◆ Your goal ◆
Copy word for word the part of the interview with Miller Williams starting at "OA: What has" and ending at "to Southern poets?".

OA: What has it been like to be a poet in Arkansas? It sometimes seems a bit lonely because poetry is not valued as much as other art forms. Did you ever have a notion that it was impractical to write poems, or does the poem’s strength lie in its impracticality, its mystery? 
MW: I've enjoyed all the years I've lived in Arkansas, and was pleased—once I started writing—at how well my poems are received here. A reviewer said, a few years ago, that "Miller Williams is the Hank Williams of American poetry because, though his poems are discussed in classrooms at Princeton and Harvard, they're read, understood, and appreciated by squirrel hunters and taxi drivers." 
OA: One tool the poet likes to keep in her belt is an ear for spoken language. Do you believe that Southern idioms and turns of phrase are an advantage to Southern poets? 
MW: I do, so long as every phrase in the poem is understandable to everyone who speaks English. ...
Williams has edited  a dozen poetry collections, such as Halfway from Hoxie: New and Selected Poems (1973); Living on the Surface: New and Selected Poems (1989), which received the Poets’ Prize; Some Jazz a While: Collected Poems (1999); and Time and the Tilting Earth (2008). He is also the author of Making a Poem: Some Thoughts about Poetry and the People Who Write It (2006).

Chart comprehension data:
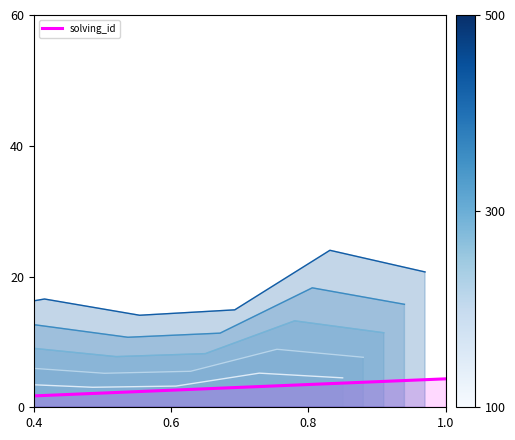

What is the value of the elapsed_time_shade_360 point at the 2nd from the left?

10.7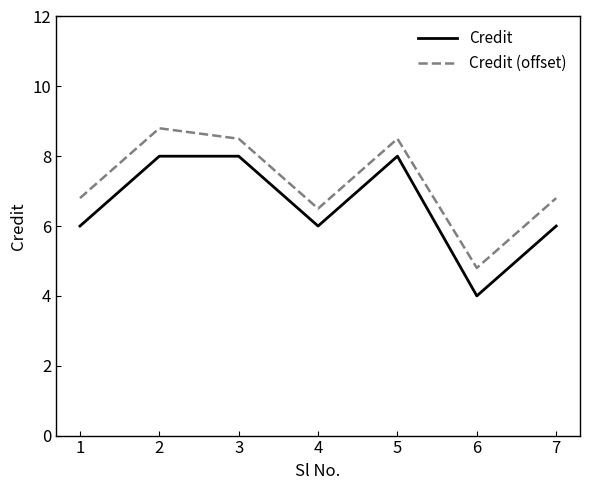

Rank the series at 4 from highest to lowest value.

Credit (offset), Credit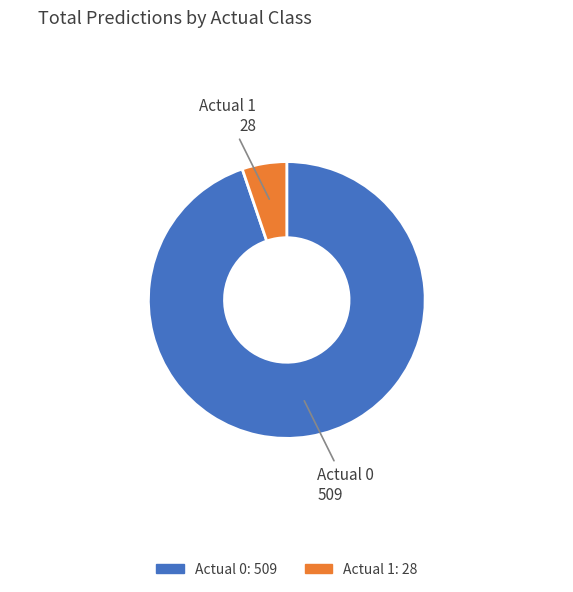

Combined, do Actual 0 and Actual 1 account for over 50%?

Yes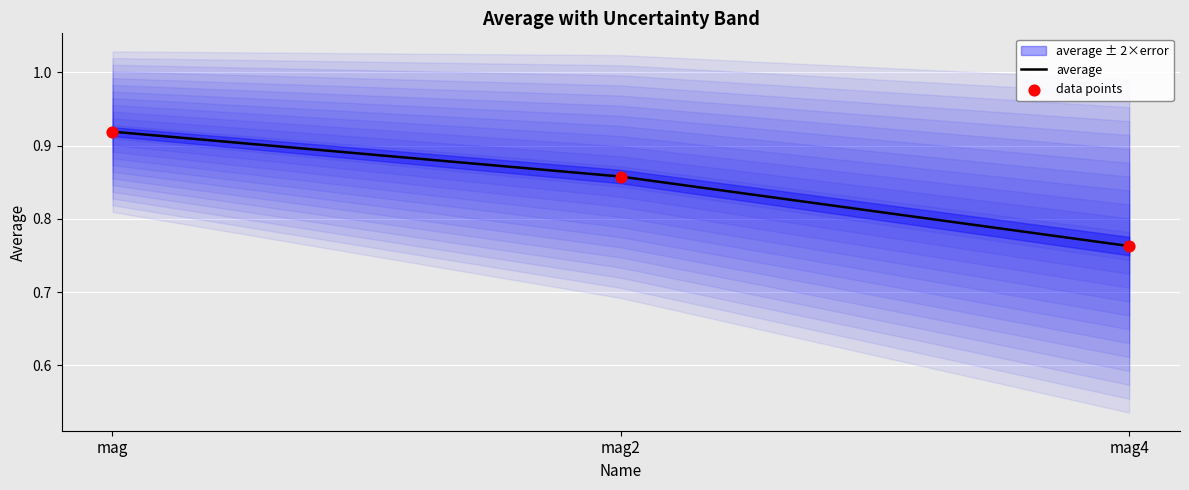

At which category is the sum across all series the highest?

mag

◆ Response ◆
OA: What has it been like to be a poet in Arkansas? It sometimes seems a bit lonely because poetry is not valued as much as other art forms. Did you ever have a notion that it was impractical to write poems, or does the poem’s strength lie in its impracticality, its mystery? 
MW: I've enjoyed all the years I've lived in Arkansas, and was pleased—once I started writing—at how well my poems are received here. A reviewer said, a few years ago, that "Miller Williams is the Hank Williams of American poetry because, though his poems are discussed in classrooms at Princeton and Harvard, they're read, understood, and appreciated by squirrel hunters and taxi drivers." 
OA: One tool the poet likes to keep in her belt is an ear for spoken language. Do you believe that Southern idioms and turns of phrase are an advantage to Southern poets?